The goal of making health insurance coverage more affordable and more accessible is a good one, even if it will never be universal.
First, we should look at the uninsured as an untapped market with varying needs, preferences and resources, instead of as unified block of helpless supplicants. Rather than treating them like criminals for not doing what we think they should, we should treat them like potential customers.
And in fact the uninsured are a varied lot – 59.9 percent of them are workers, 26.1 percent are not and 13.9 percent are children. Of these workers, 21.1 percent are employed by very small firms (fewer than 10 employees), but another 21.1 percent work for companies with 1,000 or more employees: 29.2 percent are in service jobs, 21.6 percent are in sales or office work, but 17.6 percent work in “managerial or professional” capacities.
Even more interesting is the family income level of the uninsured: About 8 million earn under $10,000; 6.9 million earn over $75,000.
As interesting as the demographic breakdowns are, the “psychographic” profile is even more enlightening. Three years after enactment of the law, the Centers for Medicare and Medicaid Services decided to finally ask the question: Just who are these uninsured people and what are they looking for?
It turns out 92 percent of them can be divided into three segments:
The biggest cluster (47.8 percent of all the uninsured) is “healthy and young.” They are not much motivated to enroll and they take their health for granted.
The next largest group (28.9 percent) is “sick, active and worried.” These tend to be older and are pretty good candidates for coverage.
Finally we have the “passive and unengaged” group (15.3 percent). These folks tend to be older and have poor literacy skills.
These different people need different solutions. The first group is unlikely to want to spend a lot of money on services they can’t foresee needing. But they might like a Health Savings Account that allows them to be protected against catastrophe while building up a sum of money for the future when they are more likely to need it.
The middle group would probably embrace comprehensive coverage if their expenses could be subsidized and they were assured of getting coverage.
The final group is made up of the people not capable of understanding or navigating any health insurance system. They need the direct provision of care through neighborhood clinics and subsidized hospitals.
Unfortunately, the Affordable Care Act seems to be aimed solely at the middle group – the 29 percent of the uninsured who are sick and worried. This is the stereotype rolled out by politicians who want to show off how much they care.
But their compassion seems to extend only to less than a third of the 16 percent of the population currently without insurance coverage – i.e., about 5 percent of the American population.

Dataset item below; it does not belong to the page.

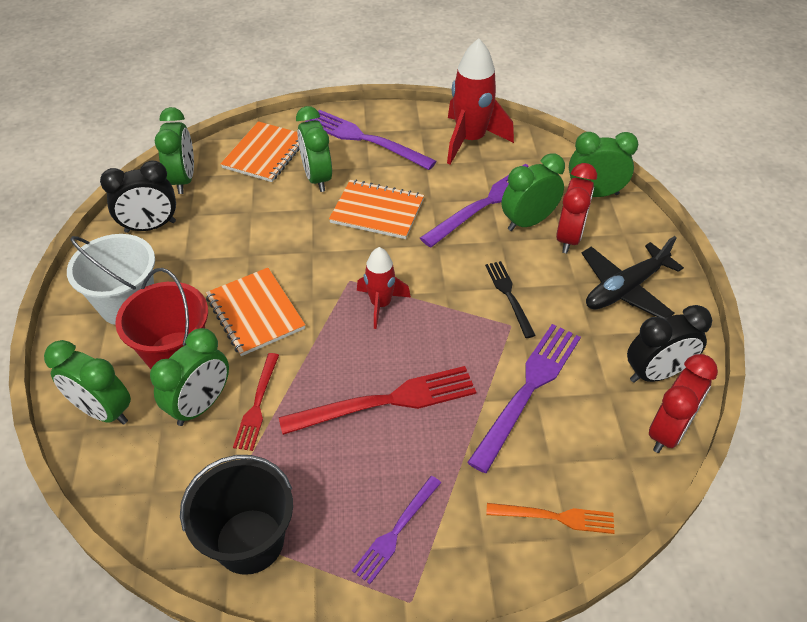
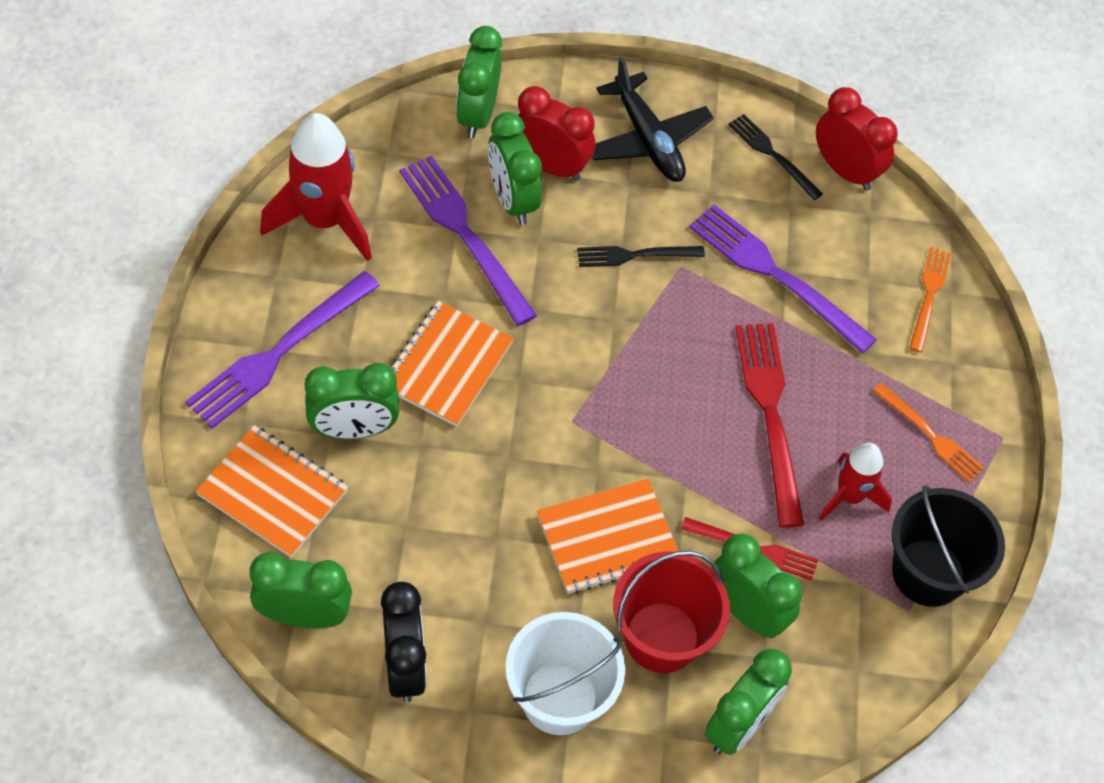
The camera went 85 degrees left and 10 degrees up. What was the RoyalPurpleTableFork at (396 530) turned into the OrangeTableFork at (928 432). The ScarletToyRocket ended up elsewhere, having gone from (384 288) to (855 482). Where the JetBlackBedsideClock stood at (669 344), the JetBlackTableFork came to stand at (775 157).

So 95 percent of the country is being put through the wringer to benefit the 5 percent this law was written for.
[This commentary is excerpted from an article by Greg Scandlen in The Federalist, “Mandatory Health Insurance: Obamacare’s Wrong Diagnosis, Wrong Remedy.” Greg Scandlen is the founder of Consumers for Health Care Choices and a former staff member at the National Center for Policy Analysis. The Georgia Public Policy Foundation is an independent think tank that proposes market-oriented approaches to public policy to improve the lives of Georgians.]